(Pictures paired with source code)
---

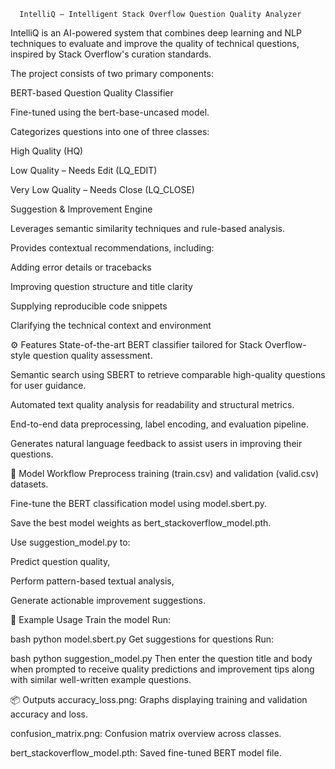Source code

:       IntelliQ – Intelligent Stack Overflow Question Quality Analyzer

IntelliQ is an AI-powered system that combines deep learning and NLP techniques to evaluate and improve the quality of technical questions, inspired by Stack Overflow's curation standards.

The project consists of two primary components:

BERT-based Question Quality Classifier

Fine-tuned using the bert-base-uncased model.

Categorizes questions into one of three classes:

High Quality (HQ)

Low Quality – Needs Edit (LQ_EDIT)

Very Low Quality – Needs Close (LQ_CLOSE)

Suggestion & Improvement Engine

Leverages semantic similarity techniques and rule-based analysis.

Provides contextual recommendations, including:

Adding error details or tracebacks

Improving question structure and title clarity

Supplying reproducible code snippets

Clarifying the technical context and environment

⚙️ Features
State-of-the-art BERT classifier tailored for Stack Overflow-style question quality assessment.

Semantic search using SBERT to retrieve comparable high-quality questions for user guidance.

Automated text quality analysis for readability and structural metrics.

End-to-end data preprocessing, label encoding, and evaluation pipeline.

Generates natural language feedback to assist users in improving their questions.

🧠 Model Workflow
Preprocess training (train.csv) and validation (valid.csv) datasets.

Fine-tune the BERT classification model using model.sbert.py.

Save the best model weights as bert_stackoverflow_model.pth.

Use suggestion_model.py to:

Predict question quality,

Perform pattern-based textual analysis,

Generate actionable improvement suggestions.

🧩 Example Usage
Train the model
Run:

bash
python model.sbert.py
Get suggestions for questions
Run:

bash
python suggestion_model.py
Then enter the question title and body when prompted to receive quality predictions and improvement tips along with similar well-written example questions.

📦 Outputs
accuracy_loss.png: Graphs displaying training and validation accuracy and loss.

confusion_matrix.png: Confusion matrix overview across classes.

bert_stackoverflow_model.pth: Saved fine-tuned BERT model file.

---

## TASK BRIEF
Copy out the lines word for word, starting at the line that contains "High Quality (HQ)" and ending at the line that contains "State-of-the-art BERT classifier", with both of those lines included.

## SOLUTION TO THIS TASK
High Quality (HQ)

Low Quality – Needs Edit (LQ_EDIT)

Very Low Quality – Needs Close (LQ_CLOSE)

Suggestion & Improvement Engine

Leverages semantic similarity techniques and rule-based analysis.

Provides contextual recommendations, including:

Adding error details or tracebacks

Improving question structure and title clarity

Supplying reproducible code snippets

Clarifying the technical context and environment

⚙️ Features
State-of-the-art BERT classifier tailored for Stack Overflow-style question quality assessment.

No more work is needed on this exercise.